Giornalino d'istituto Euridice

NOSTALGIA

Li aveva estratti uno a uno dal sacchetto, lentamente, come fossero bambini di cui prendersi cura. Erano i suoi ricordi migliori, di un tempo ormai lontano. E non sono forse i ricordi la parte più preziosa e migliore di noi?

Il primo oggetto che aveva preso era una scatolina. Una scatolina semplice, di cartone, senza disegni, decorazioni o altro. Uno spago, sottile come la sua vita, che -lo sentiva- stava volgendo al termine, chiudeva la scatola. Con una delicatezza quasi inusuale, lo sciolse e aprì il lucchetto. Dentro erano conservati solo pochi oggetti: una boccetta di inchiostro nero, un pennino di legno chiaro e liscio, legato da un nastrino di raso color porpora, e alcune punte di ricambio. Immediatamente un’onda di ricordi la invase. Le sembrava di essere tornata indietro nel tempo: aveva vent’anni, impugnava il pennino e scriveva una lettera a suo marito, militare. Ora aveva quindici. Sua madre era sdraiata sul letto della loro vecchia casa, morente. Le consegnò la scatolina. Ora ne aveva dieci. Suo fratello rovesciava la boccetta e inchiostro nero si spargeva ovunque… Una lacrima le rigò la guancia.

Richiuse la scatolina e tirò fuori il secondo oggetto. Era un carillon, di quelli a carica manuale. Lo osservò attentamente. Sopra di esso erano disegnati dei gatti. Girò la manovella e una dolce musica riempì a stanza. Cominciò a ballare, con giravolte e piroette, e improvvisamente suo marito, morto quando lei aveva solo venticinque anni, fu lì con lei. Ballavano insieme. «Maria… ti ricordi?» le diceva. Altre lacrime le scesero.

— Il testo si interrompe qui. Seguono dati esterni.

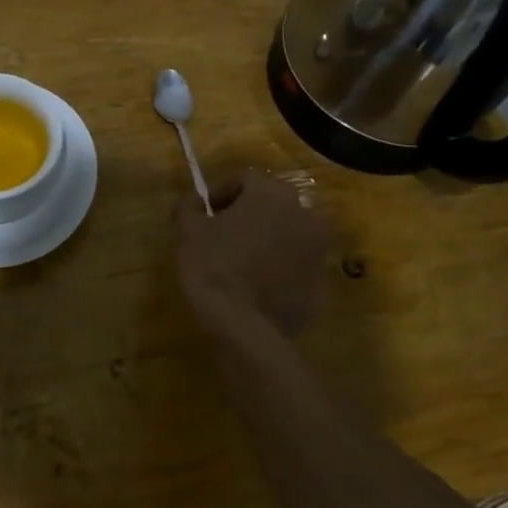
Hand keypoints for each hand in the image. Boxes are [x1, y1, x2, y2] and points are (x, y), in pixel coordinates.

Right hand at [175, 169, 332, 335]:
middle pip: (272, 204)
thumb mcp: (187, 230)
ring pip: (287, 234)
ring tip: (240, 260)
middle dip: (248, 214)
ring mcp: (317, 251)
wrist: (244, 327)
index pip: (246, 179)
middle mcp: (304, 215)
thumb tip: (194, 202)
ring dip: (266, 239)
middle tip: (222, 233)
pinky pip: (296, 265)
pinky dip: (279, 267)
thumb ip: (189, 206)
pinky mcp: (321, 283)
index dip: (221, 192)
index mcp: (272, 194)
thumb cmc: (213, 266)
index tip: (204, 212)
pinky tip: (256, 284)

Infine tirò fuori un orologio, dorato, con il cinturino nero di cuoio. Le lancette non si muovevano ormai più. La data era ferma al 18 giugno. L’aveva fermato lei, se lo ricordava bene. Si ricordava anche in quali circostanze lo aveva ricevuto. Prima di partire per la guerra suo marito glielo aveva consegnato, con poche parole, che però le avevano dato speranza. «Maria, conservalo bene fino al mio ritorno». Non era mai tornato. Al suo posto il 18 giugno erano arrivati due soldati. Le avevano dato la triste notizia.

E così come l’altra sua metà aveva smesso di battere, quel giorno anche l’orologio si era fermato.

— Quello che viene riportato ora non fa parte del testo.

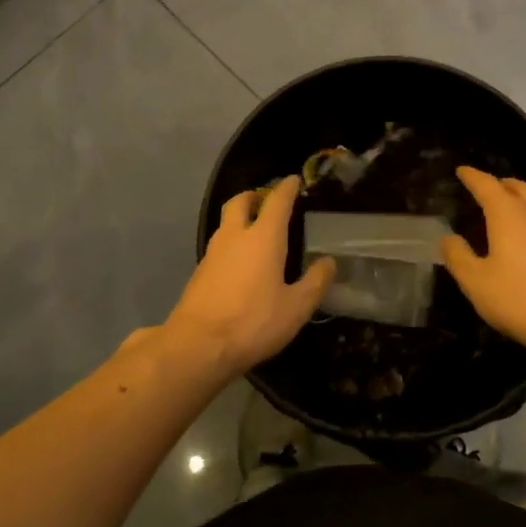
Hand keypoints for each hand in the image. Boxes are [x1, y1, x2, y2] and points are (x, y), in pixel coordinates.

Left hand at [166, 177, 334, 373]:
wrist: (197, 346)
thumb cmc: (253, 322)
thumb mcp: (296, 307)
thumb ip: (315, 282)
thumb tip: (328, 262)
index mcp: (263, 237)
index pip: (276, 201)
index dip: (287, 188)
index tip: (294, 180)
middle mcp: (235, 237)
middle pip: (240, 202)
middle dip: (254, 196)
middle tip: (267, 201)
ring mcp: (212, 253)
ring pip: (226, 223)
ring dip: (240, 219)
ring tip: (256, 232)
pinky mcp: (199, 273)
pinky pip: (219, 246)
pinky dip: (232, 243)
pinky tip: (241, 263)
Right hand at [440, 167, 525, 351]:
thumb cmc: (517, 297)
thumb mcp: (475, 280)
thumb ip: (458, 256)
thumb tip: (448, 238)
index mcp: (508, 215)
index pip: (487, 185)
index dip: (472, 177)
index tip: (461, 171)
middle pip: (517, 188)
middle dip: (500, 183)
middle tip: (485, 187)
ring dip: (519, 198)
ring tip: (505, 207)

Ormai piangeva a dirotto. Toccò ancora una volta tutti gli oggetti, ma la sua mano si soffermò sulla nera boccetta d’inchiostro. Sfiorò l’etichetta ormai ingiallita e il tappo. Con un piccolo sforzo la stappò e rimase a guardare quel liquido scuro e denso, esattamente come i suoi pensieri. Poi, con mano tremante afferrò anche il pennino, liscio, contro il suo palmo. Con un gesto delicato sciolse il nastro che lo legava alla scatola, poi la punta argentea si tuffò nell’inchiostro. E così cominciò a scrivere.  L’inchiostro si posava sulla pagina, quasi avesse volontà propria, e saliva e scendeva e disegnava mille ghirigori, lettere, parole, frasi. Stava scrivendo una lettera, una lunga lettera al marito. Lui che mancava ormai da troppo tempo. Ora sulla carta riviveva. Le sue azioni tornavano e il suo viso le sorrideva da quel foglio un po’sgualcito. Il carillon si azionò da solo. Evidentemente suo marito voleva risentire di nuovo quella musica che ascoltavano insieme. Anche l’orologio riprese a ticchettare. Nella stanza niente era più fermo, tutto era di nuovo vivo, sotto la spinta di quelle parole che facevano tornare ancora una volta suo marito. Lei non poteva vederlo, ma lui era lì, a girare la manovella del carillon, a ricaricare l’orologio e a leggere da sopra le sue spalle le parole d’amore che scriveva per lui. Peccato, davvero che lei non potesse vederlo. O forse sì?

«Giovanni… mi sei mancato» sussurrò girandosi piano.